- Coat of arms
- Location of Zimmern ob Rottweil within Rottweil district
- Location of Zimmern ob Rottweil
- Zimmern ob Rottweil Zimmern ob Rottweil
- Coordinates: 48°10′05″N 08°35′28″E﻿ / ﻿48.16806°N 8.59111°E
- Country: Germany
- State: Baden-Württemberg
- Admin. region: Freiburg
- District: Rottweil

Government
- • Mayor (2017–25): Carmen Merz

Area
- • Total: 33.76 km^{2} (13.03 sq mi)
- Elevation: 663 m (2,175 ft)

Population (2023-12-31)
- • Total: 6,425
- • Density: 190.3/km^{2} (492.9/sq mi)
- Time zone: UTC+01:00 (CET)
- • Summer (DST): UTC+02:00 (CEST)
- Postal codes: 78658
- Dialling codes: 0741
- Vehicle registration: RW
- Website: www.zimmern-or.de

= Zimmern ob Rottweil =

Zimmern ob Rottweil (/de/, lit. 'Zimmern above Rottweil') is a municipality in the district of Rottweil, in Baden-Württemberg, Germany. The municipality includes the former independent municipalities Zimmern ob Rottweil, Flözlingen, Horgen and Stetten ob Rottweil. Zimmern is located on a plateau over the upper Neckar valley, the villages Horgen, Stetten and Flözlingen are located in the Eschach valley.

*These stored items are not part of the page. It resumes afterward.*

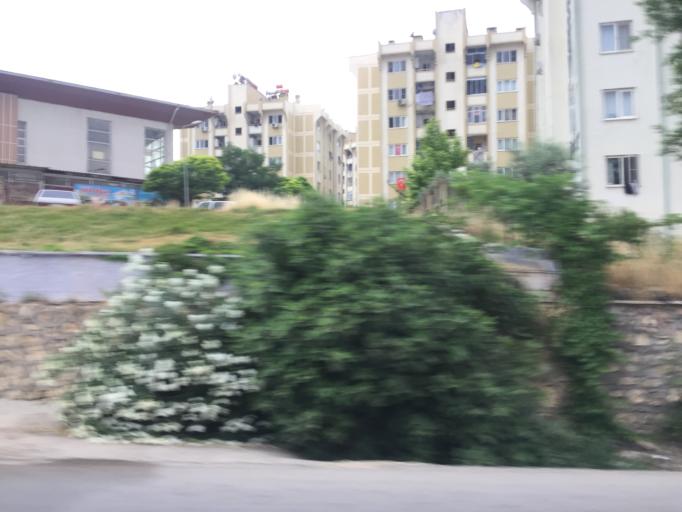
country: TR
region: Gaziantep
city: Gaziantep
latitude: 37.0499
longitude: 37.4216
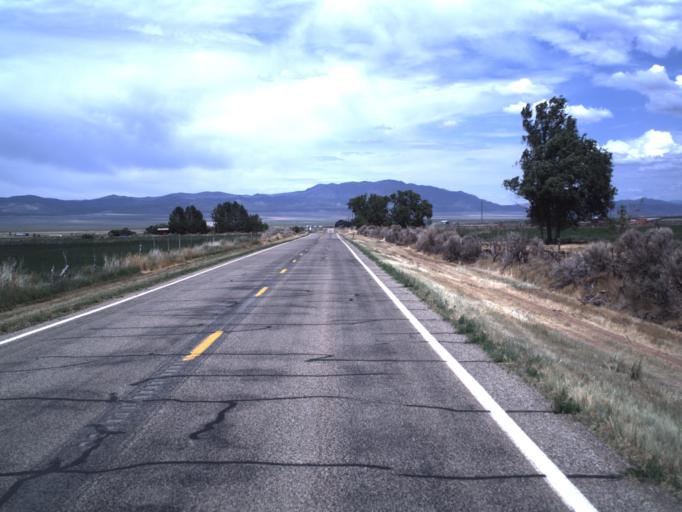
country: US
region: Utah
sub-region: Iron County
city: Parowan
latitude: 37.8938
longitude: -112.7748
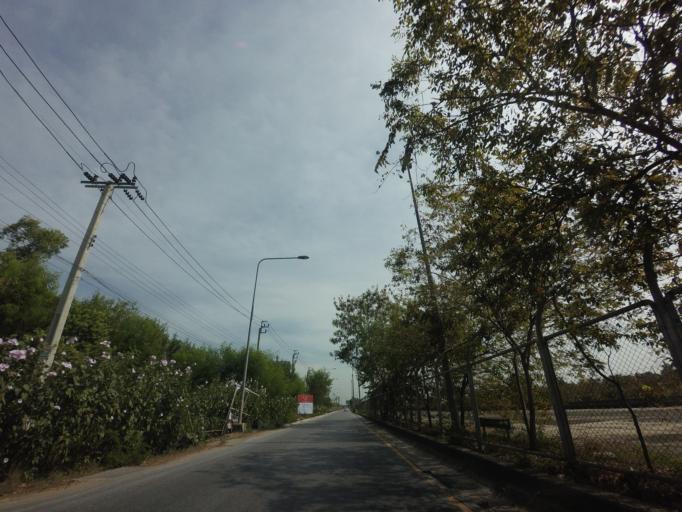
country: TH
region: Bangkok
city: Sai Mai
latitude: 13.8977
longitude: 100.6842
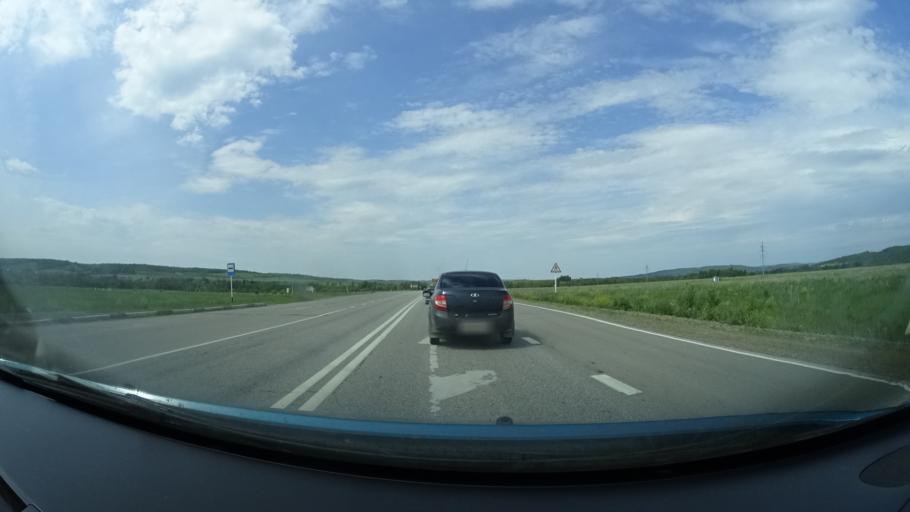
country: RU
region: Perm
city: Barda
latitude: 57.0203
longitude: 55.5563
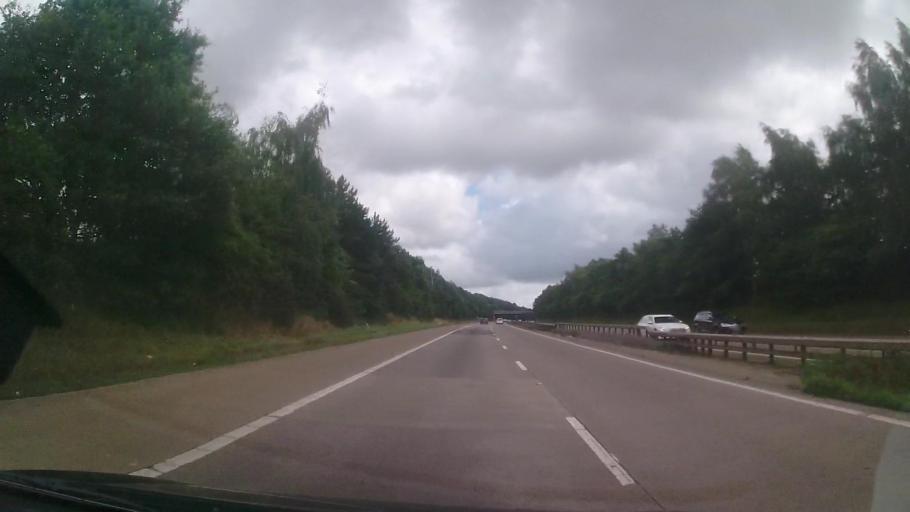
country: GB
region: England
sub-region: Shropshire
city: Albrighton
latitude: 52.6489
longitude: -2.2388
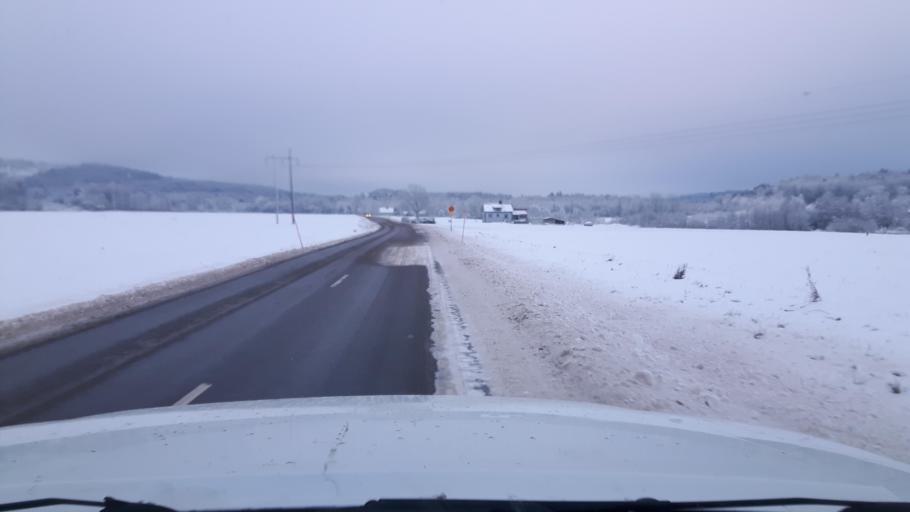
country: SE
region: Halland
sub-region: Kungsbacka Kommun
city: Fjaeras kyrkby
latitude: 57.4228
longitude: 12.1993
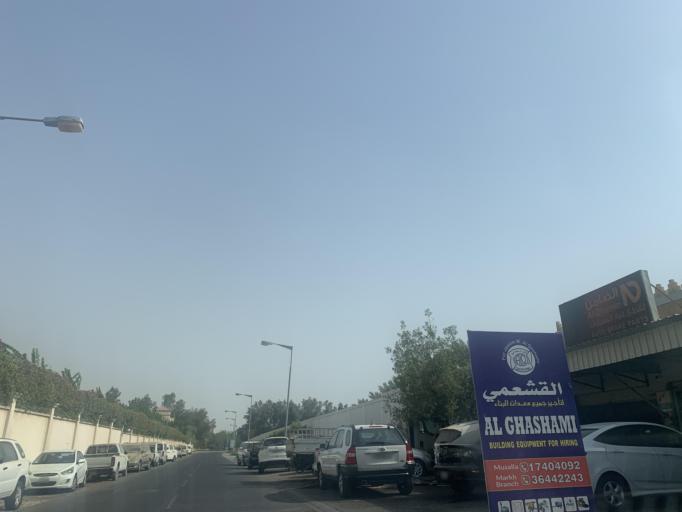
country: BH
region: Manama
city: Jidd Hafs
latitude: 26.2152
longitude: 50.4737
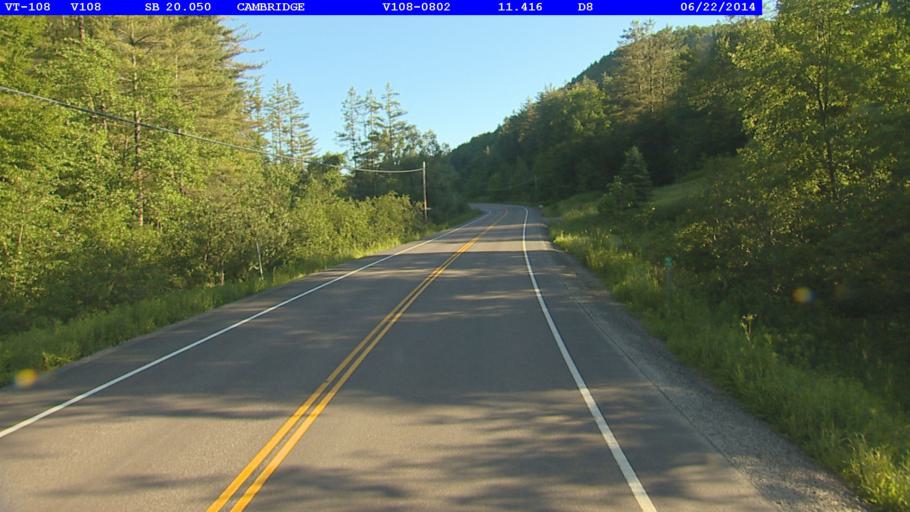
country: US
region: Vermont
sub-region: Lamoille County
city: Johnson
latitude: 44.6796
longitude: -72.8253
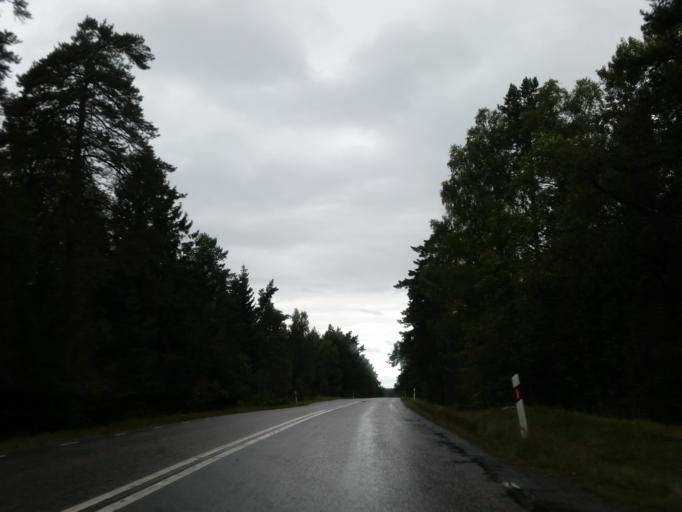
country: SE
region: Uppsala
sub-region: Habo Kommun
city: Balsta
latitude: 59.6441
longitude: 17.4351
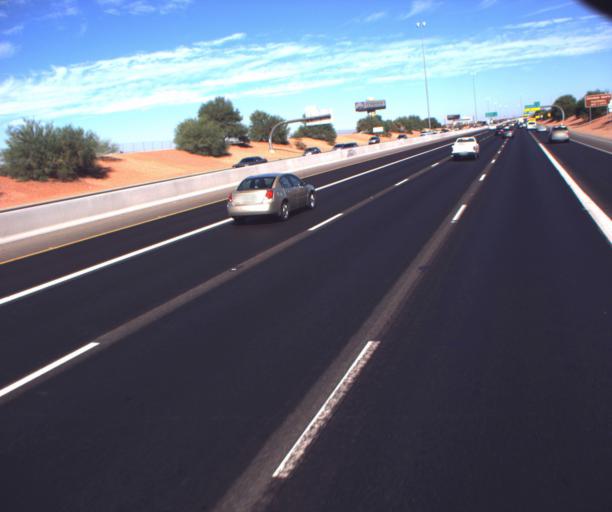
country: US
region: Arizona
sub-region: Maricopa County
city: Tolleson
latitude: 33.4981
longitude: -112.2653
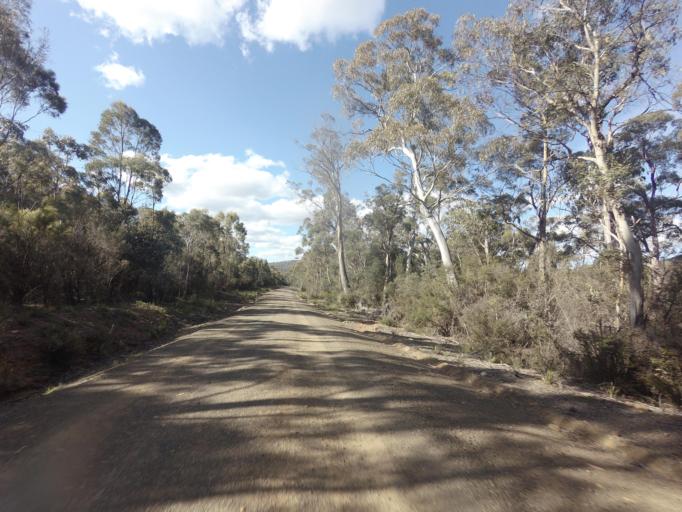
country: AU
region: Tasmania
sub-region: Break O'Day
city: St Helens
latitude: -41.8392
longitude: 148.0158
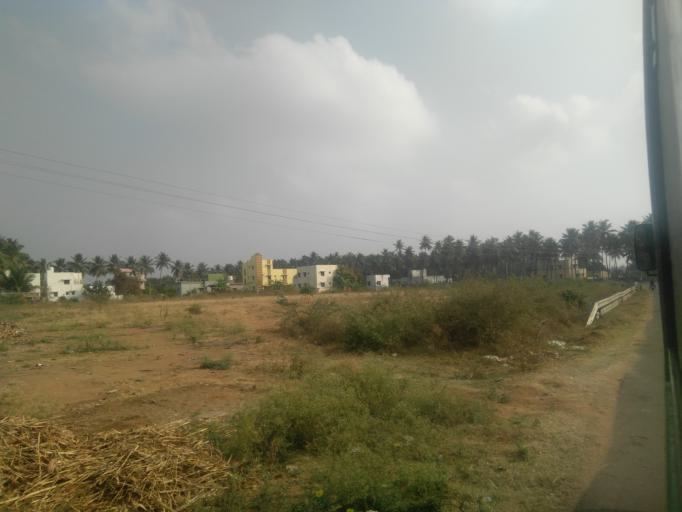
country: IN
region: Tamil Nadu
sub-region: Coimbatore
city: Coimbatore
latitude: 11.0669
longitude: 76.9195
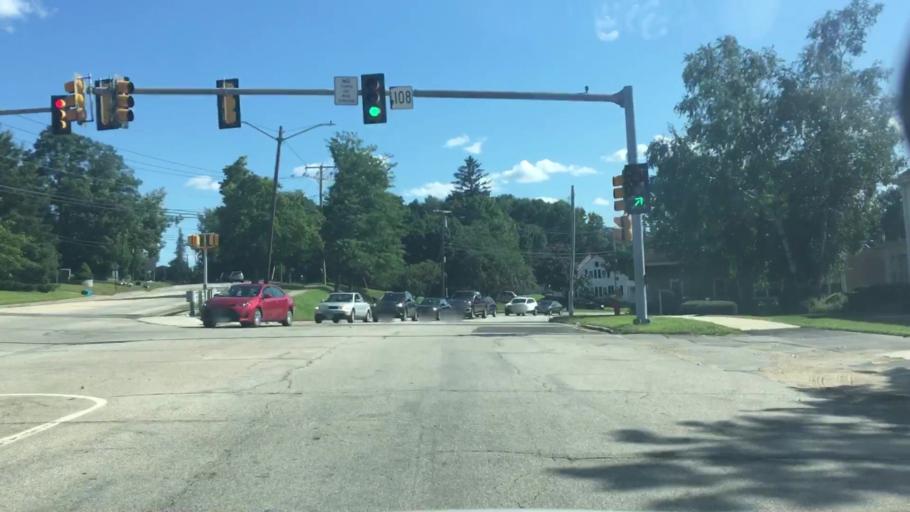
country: US
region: New Hampshire
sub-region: Strafford County
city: Dover
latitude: 43.1848
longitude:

==Nearby towns and municipalities==

The following towns and municipalities border Zimmern ob Rottweil:

Rottweil, Deißlingen, Niedereschach, Königsfeld im Schwarzwald, Eschbronn, Dunningen, Villingendorf

==History==
The first reference of Zimmern ob Rottweil dates back to 1275 AD, Flözlingen was mentioned for the first time in 779 AD, Horgen in 1306 AD, Setten ob Rottweil in 882 AD. There are archaeological proofs for Roman and Celtic settlements on the area of the contemporary municipality.